L'arrivée sur le marché des fours en inox à gaz ou fioul à partir des années 1955-1960, composés de plusieurs étages et équipés d'élévateurs-enfourneurs signent la fin des fours à bois maçonnés. Dans « Dernières fournées d'un boulanger » on voit un petit four de la marque « Cervap Junior » qui innova en son temps avec l'invention d'un système de répartition de la chaleur dans le four grâce à des tubes où circulaient de la vapeur, dit aussi four à tubes annulaires.

 Le matériel dédié à la boulangerie a continué d'évoluer vers toujours plus de mécanisation et d'autonomisation dans les décennies qui suivirent, bousculant par la même la place et le rôle du boulanger au milieu de ce parc d'équipement. Depuis plusieurs années pourtant, une nouvelle génération de boulangères et de boulangers réinterrogent ces manières de procéder, en se réappropriant des pratiques anciennes tout en ne boudant pas l'apport des nouvelles technologies quand celles-ci soulagent le travail et améliorent la qualité finale du pain. On voit renaître de vieux fours à bois de leurs cendres, on refait du pain au levain, avec des blés anciens d'avant-guerre, on réinvente le métier de boulanger, bref on a du pain sur la planche !

Dans « Notre Pain quotidien », Bernard Vattan, meunier de son état et cinéaste amateur passionné, présente son film documentaire « du grain de blé à la miche dorée ». On suit, au fil des saisons, les différentes étapes de la fabrication du pain, depuis la culture du blé jusqu'au travail du boulanger, en passant par la meunerie. L'atelier où le pain est fabriqué est celui de la boulangerie de la famille Chigot à Verdigny (18).

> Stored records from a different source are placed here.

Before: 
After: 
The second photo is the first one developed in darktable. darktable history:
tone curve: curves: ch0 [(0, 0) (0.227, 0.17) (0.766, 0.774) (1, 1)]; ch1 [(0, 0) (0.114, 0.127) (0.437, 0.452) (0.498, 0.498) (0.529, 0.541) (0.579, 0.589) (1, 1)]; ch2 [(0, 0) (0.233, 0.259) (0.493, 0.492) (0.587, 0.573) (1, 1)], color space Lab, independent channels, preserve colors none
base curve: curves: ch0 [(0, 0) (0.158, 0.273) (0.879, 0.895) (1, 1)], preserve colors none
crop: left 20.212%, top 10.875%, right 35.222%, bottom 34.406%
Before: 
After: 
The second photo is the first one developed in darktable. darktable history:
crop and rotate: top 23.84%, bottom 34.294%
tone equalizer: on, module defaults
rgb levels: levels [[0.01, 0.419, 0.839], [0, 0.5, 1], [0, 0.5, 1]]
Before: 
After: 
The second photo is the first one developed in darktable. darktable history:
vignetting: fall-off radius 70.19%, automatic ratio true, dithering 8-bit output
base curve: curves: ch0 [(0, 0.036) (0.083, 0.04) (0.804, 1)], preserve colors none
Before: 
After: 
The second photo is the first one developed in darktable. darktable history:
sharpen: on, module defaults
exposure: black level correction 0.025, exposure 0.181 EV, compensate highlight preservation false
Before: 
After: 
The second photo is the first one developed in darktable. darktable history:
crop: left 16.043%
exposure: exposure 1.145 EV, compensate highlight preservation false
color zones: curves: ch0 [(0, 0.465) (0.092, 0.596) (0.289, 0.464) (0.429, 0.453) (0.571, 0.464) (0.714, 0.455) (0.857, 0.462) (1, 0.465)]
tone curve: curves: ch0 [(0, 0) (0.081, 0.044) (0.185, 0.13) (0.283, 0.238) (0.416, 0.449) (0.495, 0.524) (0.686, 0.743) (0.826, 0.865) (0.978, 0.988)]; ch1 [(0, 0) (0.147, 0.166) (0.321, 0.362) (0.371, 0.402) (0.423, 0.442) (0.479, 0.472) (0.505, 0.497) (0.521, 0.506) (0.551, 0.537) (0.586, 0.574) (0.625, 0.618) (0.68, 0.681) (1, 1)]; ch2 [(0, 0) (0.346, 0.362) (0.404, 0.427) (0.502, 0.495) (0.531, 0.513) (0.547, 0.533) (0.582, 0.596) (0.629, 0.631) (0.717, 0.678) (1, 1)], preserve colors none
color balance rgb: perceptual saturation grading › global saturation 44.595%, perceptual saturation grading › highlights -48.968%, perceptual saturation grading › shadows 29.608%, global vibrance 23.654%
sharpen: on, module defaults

« Du fournil à la table » est un film réalisé en 1949 par Bernard Anginot qui filme les parents de sa femme, alors boulangers à Millançay (41).

Les « Dernières fournées d'un boulanger » tourné par Lucien Berge en 1989. Il enregistre ses images dans une boulangerie de Courcelles-de-Touraine (37) où l'on voit mari et femme à l'œuvre pour la fabrication puis à la vente.

Enfin, dans le film « Du pain à l'ancienne à Ardenais » réalisé par Jean-Claude Laporte au lieu-dit « La Borde » (18) en 1986, nous suivons Jacqueline Vacher dans la fabrication du pain de manière traditionnelle, comme il était fait pendant des siècles, avant l'arrivée de la mécanisation.